Top of PROVIDED DATA

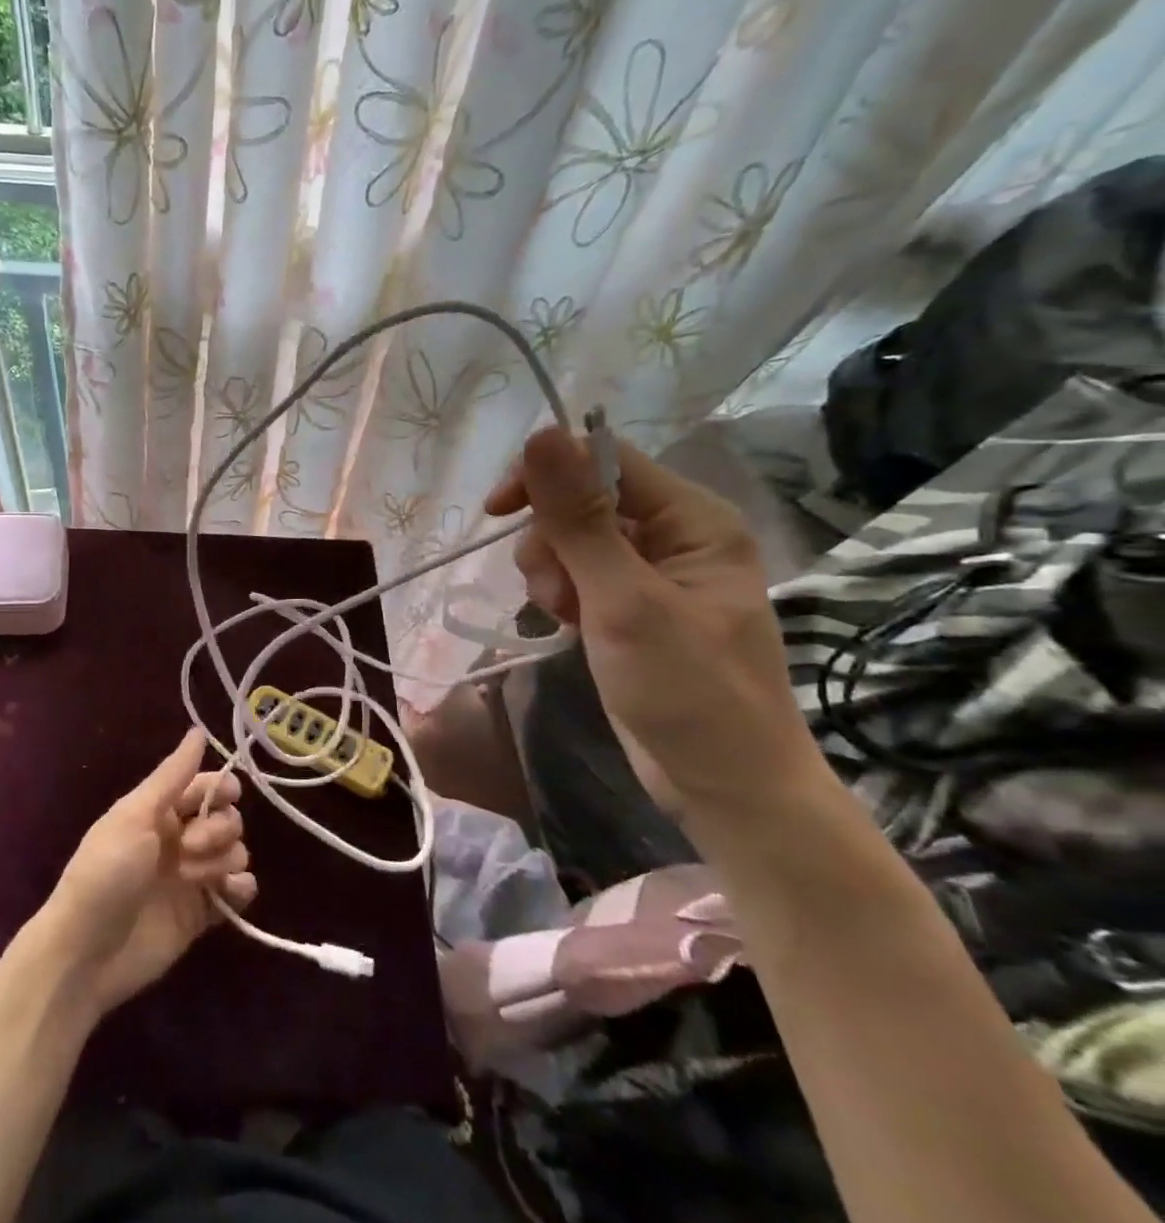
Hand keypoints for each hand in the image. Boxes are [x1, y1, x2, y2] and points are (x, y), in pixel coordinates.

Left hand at [31, 727, 256, 1016]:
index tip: (225, 797)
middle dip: (220, 827)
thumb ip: (172, 775)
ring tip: (194, 878)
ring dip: (225, 859)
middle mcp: (179, 839)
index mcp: (159, 811)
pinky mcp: (202, 914)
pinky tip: (227, 893)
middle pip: (227, 818)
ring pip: (236, 852)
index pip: (206, 787)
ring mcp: (193, 877)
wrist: (86, 952)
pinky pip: (238, 891)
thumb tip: (198, 730)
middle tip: (191, 846)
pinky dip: (240, 888)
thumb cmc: (105, 872)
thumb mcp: (134, 815)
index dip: (221, 789)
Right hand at [484, 427, 823, 819]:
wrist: (725, 788)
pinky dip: (561, 594)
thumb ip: (579, 518)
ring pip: (571, 538)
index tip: (498, 511)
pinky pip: (577, 573)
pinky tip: (568, 625)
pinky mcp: (630, 604)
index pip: (604, 459)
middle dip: (552, 540)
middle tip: (557, 593)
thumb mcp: (624, 601)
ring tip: (566, 616)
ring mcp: (651, 572)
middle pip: (581, 499)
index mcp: (692, 519)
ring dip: (552, 572)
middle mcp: (674, 534)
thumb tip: (540, 434)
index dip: (546, 474)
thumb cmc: (687, 693)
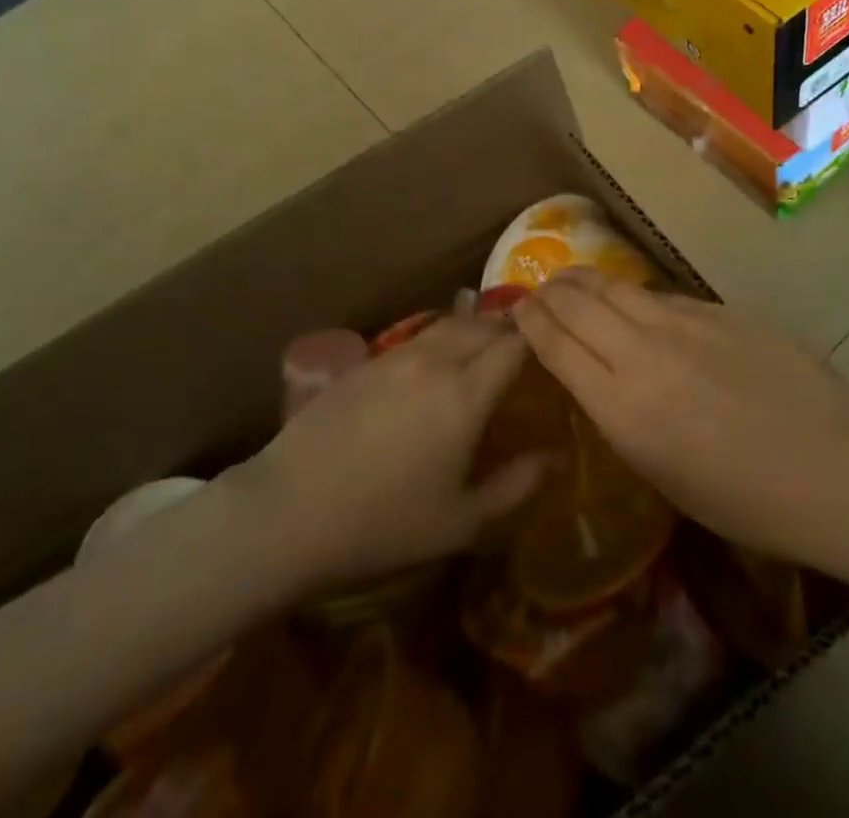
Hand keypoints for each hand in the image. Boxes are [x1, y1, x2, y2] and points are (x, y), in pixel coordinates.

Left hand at [234, 318, 545, 594]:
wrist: (290, 510)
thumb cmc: (384, 524)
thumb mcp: (462, 521)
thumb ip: (517, 485)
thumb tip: (558, 456)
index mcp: (466, 394)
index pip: (514, 344)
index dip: (538, 337)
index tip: (555, 343)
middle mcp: (436, 361)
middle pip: (483, 325)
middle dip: (510, 327)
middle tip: (527, 341)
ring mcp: (397, 356)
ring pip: (449, 324)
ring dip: (475, 325)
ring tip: (488, 339)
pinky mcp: (367, 362)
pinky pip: (418, 336)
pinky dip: (442, 336)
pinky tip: (439, 356)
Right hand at [511, 269, 848, 568]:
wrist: (836, 467)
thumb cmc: (749, 502)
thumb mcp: (665, 476)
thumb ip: (623, 417)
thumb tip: (601, 378)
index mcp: (623, 408)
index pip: (555, 345)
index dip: (529, 323)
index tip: (516, 314)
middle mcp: (642, 353)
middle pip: (576, 302)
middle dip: (548, 293)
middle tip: (538, 293)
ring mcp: (683, 323)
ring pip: (615, 286)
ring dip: (584, 281)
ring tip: (572, 282)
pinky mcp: (717, 309)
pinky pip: (660, 296)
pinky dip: (634, 297)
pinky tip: (637, 305)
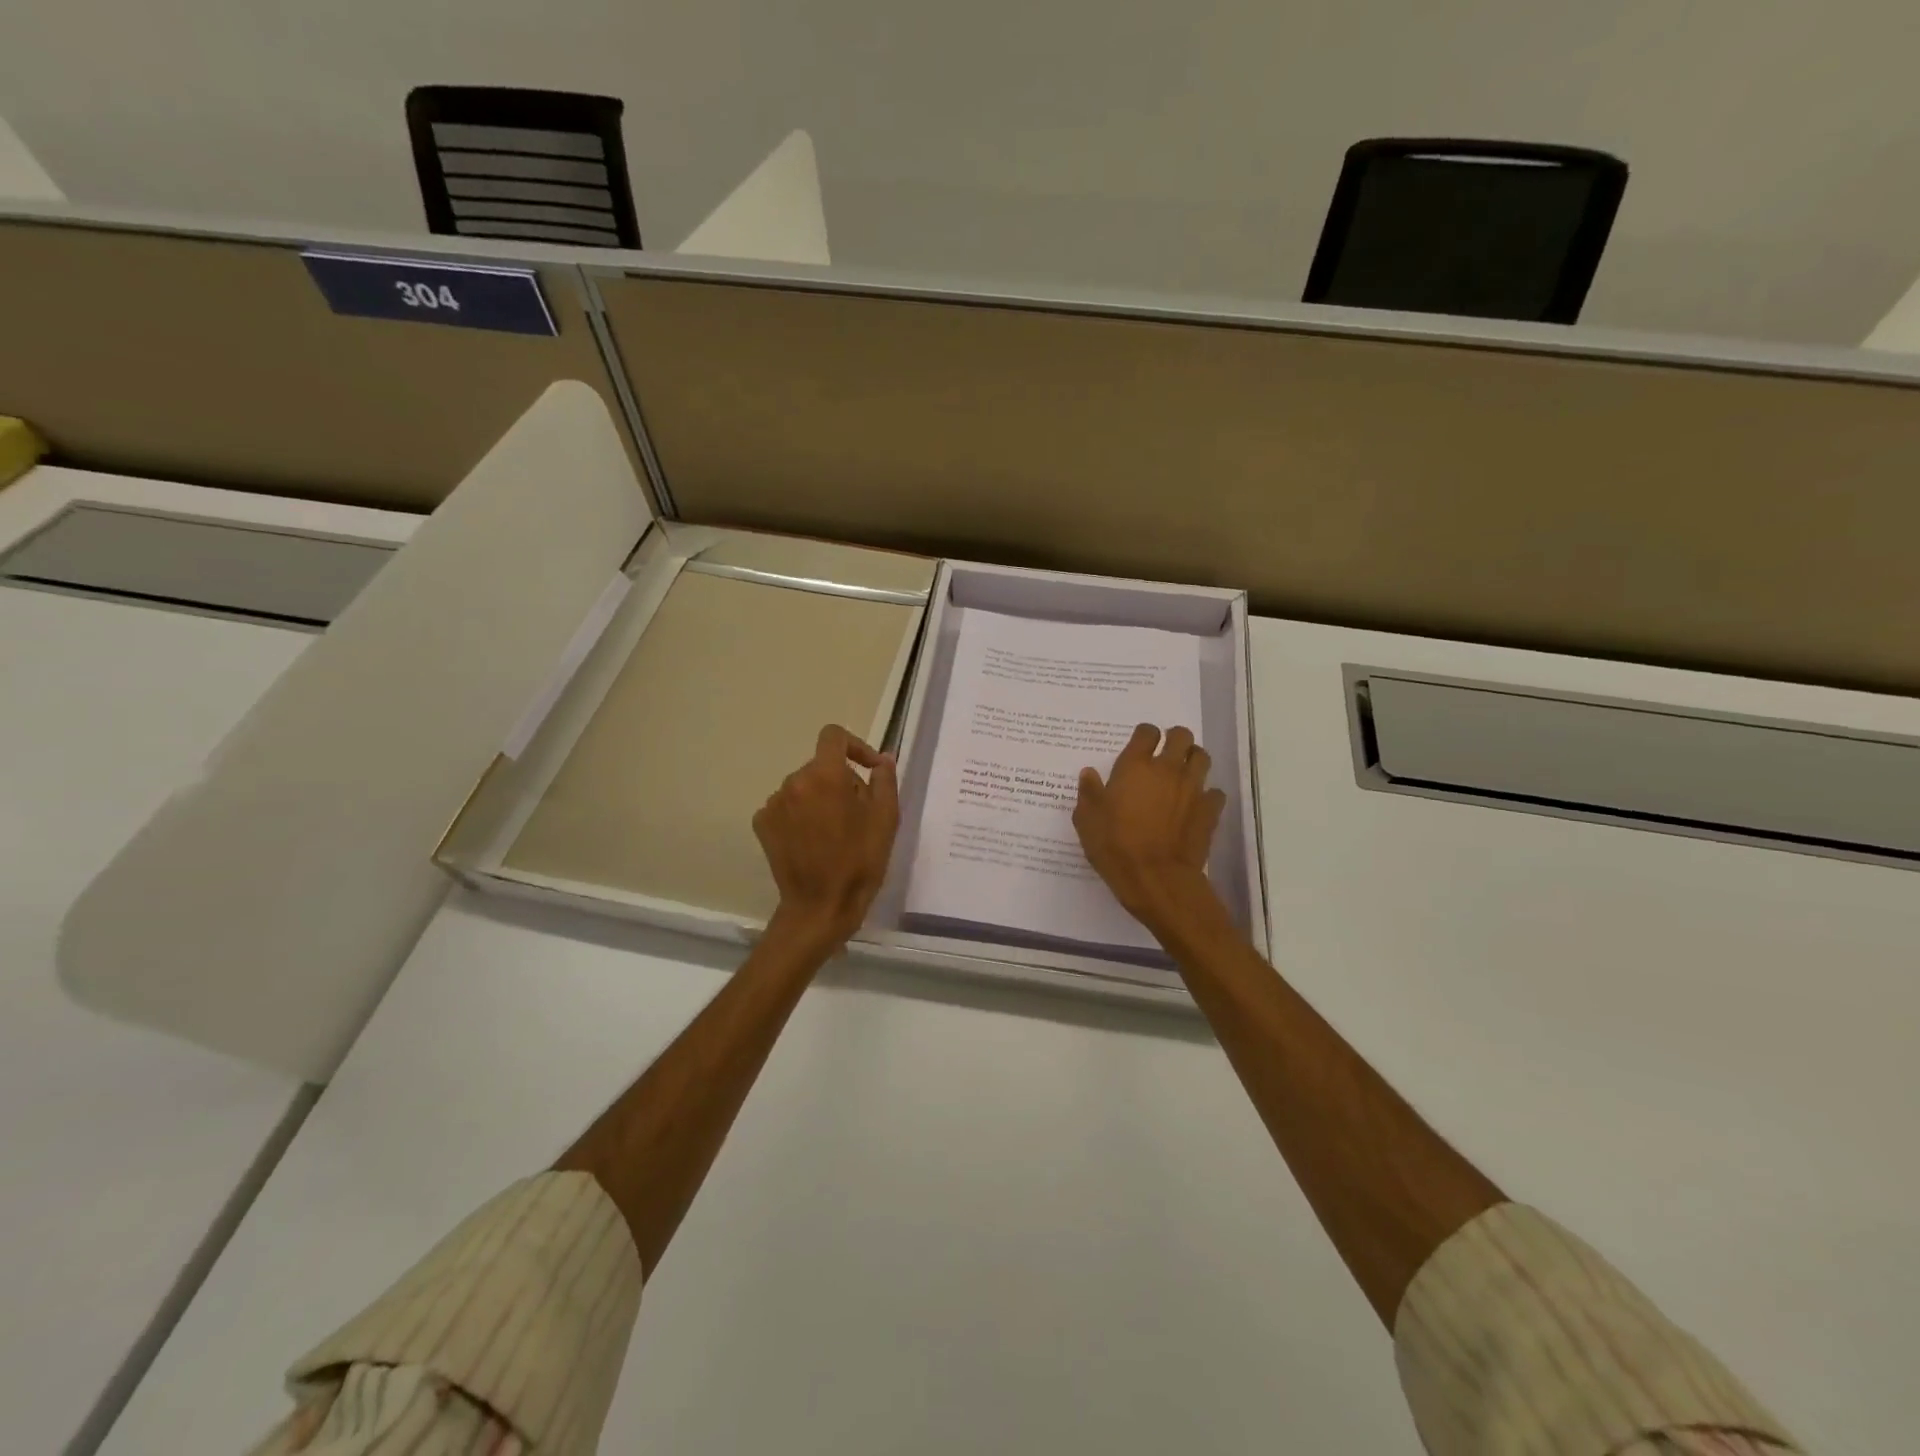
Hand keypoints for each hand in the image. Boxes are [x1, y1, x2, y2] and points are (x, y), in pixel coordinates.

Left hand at [754, 724, 899, 949]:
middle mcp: (794, 781)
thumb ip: (884, 779)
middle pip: (821, 766)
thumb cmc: (860, 861)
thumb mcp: (886, 818)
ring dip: (820, 798)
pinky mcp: (762, 824)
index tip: (869, 769)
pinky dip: (801, 815)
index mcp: (825, 775)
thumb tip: (880, 760)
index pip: (834, 736)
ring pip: (804, 787)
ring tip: (835, 831)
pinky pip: (787, 806)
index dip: (855, 746)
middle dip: (841, 781)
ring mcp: (774, 803)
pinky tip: (812, 840)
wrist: (820, 906)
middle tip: (859, 813)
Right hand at [1074, 723, 1227, 938]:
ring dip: (1193, 760)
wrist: (1156, 877)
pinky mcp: (1209, 810)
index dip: (1144, 735)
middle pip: (1181, 736)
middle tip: (1165, 753)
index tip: (1139, 745)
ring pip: (1202, 758)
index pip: (1147, 732)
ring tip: (1183, 773)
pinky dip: (1207, 794)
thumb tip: (1089, 773)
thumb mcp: (1087, 820)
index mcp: (1135, 766)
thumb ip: (1088, 793)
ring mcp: (1192, 788)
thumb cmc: (1115, 846)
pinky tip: (1196, 804)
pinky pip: (1214, 792)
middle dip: (1175, 740)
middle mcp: (1167, 769)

Bottom of PROVIDED DATA

WORK INSTRUCTIONS:
Every line of the listing that holds "hand" should be found and copied.

TASK RESPONSE:
Hand keypoints for each hand in the image. Boxes are [x1, y1, x2, y2] and points are (x, y), in pixel coordinates.
Left hand at [31, 727, 256, 1016]:
Right hand at [484, 427, 823, 819]:
Hand keypoints for each hand in the image. Boxes are [x1, y1, x2, y2] and points are (x, y), in pixel coordinates.
Left hand at [234, 318, 545, 594]:
Right hand at [511, 269, 848, 568]:
Hand keypoints for each hand in the image. Boxes are [x1, y1, x2, y2] and points are (x, y), in pixel coordinates.
Left hand at [754, 724, 899, 949]:
Right hand at [1074, 723, 1227, 938]:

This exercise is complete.